* _所给摘录_:
■ ■ ■ ■

这里有个很关键的问题:为什么跳转到内核时指令高速缓存可以打开,数据高速缓存必须关闭?
(1)CPU启动取数据的时候首先去访问数据高速缓存,这个数据高速缓存有可能缓存了bootloader的数据,这个数据对于内核可能是错误的。因此数据高速缓存必须关闭。
(2)bootloader和内核的指令无冲突。因为bootloader指令运行完成后不会再次运行,直接运行内核的指令。因此指令高速缓存可以不关闭。
2. 启动汇编接口primary_entry分析
/*
* The following callee saved general purpose registers are used on the
* primary lowlevel boot path:
*
* Register Scope Purpose
* x21 primary_entry() .. start_kernel() FDT pointer passed at boot in x0
* x23 primary_entry() .. start_kernel() physical misalignment/KASLR offset
* x28 __create_page_tables() callee preserved temp register
* x19/x20 __primary_switch() callee preserved temp registers
* x24 __primary_switch() .. relocate_kernel() current RELR displacement
*/
SYM_CODE_START(primary_entry)

■ ■ ■ ■

能否从最后一行SYM_CODE_START(primary_entry)之后,把上面讲内核启动入口primary_entry的摘录续写下去?

* _已知信息_:
■ ■ ■ ■

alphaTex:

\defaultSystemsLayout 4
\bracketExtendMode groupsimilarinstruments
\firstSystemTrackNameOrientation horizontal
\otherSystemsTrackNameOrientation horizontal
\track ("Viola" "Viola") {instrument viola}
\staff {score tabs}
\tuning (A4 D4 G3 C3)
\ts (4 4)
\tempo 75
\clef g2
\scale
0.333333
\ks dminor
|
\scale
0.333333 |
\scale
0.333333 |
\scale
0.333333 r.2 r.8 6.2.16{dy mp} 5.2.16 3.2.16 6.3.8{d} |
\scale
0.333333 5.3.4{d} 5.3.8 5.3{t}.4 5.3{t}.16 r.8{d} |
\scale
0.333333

■ ■ ■ ■

* _回答_:
bl preserve_boot_args
bl init_kernel_el // w0=cpu_boot_mode
adrp x23, __PHYS_OFFSET --- '__PHYS_OFFSET加载到x23寄存器'
and x23, x23, MIN_KIMG_ALIGN - 1 // KASLR offset, defaults to 0
bl set_cpu_boot_mode_flag
bl __create_page_tables
/*
* The following calls CPU setup code, see arch/arm64/mm/proc.S for
* details.
* On return, the CPU will be ready for the MMU to be turned on and
* the TCR will have been set.
*/
bl __cpu_setup // initialise processor
b __primary_switch
SYM_CODE_END(primary_entry)
2.1 preserve_boot_args
功能:把bootloader传进来的x0 .. x3保存到boot_args数组中。
/*
* Preserve the arguments passed by the bootloader in x0 .. x3
*/
SYM_CODE_START_LOCAL(preserve_boot_args)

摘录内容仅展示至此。